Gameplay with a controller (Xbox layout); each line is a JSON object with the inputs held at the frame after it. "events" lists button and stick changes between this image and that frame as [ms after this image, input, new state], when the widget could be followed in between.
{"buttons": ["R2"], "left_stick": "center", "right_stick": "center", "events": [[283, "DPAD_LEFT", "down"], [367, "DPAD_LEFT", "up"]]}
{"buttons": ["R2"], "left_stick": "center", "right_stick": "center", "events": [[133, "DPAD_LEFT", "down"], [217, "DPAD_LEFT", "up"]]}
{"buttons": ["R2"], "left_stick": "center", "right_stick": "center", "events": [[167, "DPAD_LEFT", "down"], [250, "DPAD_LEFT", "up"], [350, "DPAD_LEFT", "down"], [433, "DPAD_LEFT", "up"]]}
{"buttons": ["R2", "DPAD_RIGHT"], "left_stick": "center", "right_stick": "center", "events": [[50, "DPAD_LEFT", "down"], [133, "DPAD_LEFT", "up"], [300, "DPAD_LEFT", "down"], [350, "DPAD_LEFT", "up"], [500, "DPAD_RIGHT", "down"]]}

********

### [Task objective]
With no additions or omissions, transcribe every record.

### [Response to the task]
Gameplay with a controller (Xbox layout); each line is a JSON object with the inputs held at the frame after it. "events" lists button and stick changes between this image and that frame as [ms after this image, input, new state], when the widget could be followed in between.
{"buttons": ["R2"], "left_stick": "center", "right_stick": "center", "events": [[283, "DPAD_LEFT", "down"], [367, "DPAD_LEFT", "up"]]}
{"buttons": ["R2"], "left_stick": "center", "right_stick": "center", "events": [[133, "DPAD_LEFT", "down"], [217, "DPAD_LEFT", "up"]]}
{"buttons": ["R2"], "left_stick": "center", "right_stick": "center", "events": [[167, "DPAD_LEFT", "down"], [250, "DPAD_LEFT", "up"], [350, "DPAD_LEFT", "down"], [433, "DPAD_LEFT", "up"]]}
{"buttons": ["R2", "DPAD_RIGHT"], "left_stick": "center", "right_stick": "center", "events": [[50, "DPAD_LEFT", "down"], [133, "DPAD_LEFT", "up"], [300, "DPAD_LEFT", "down"], [350, "DPAD_LEFT", "up"], [500, "DPAD_RIGHT", "down"]]}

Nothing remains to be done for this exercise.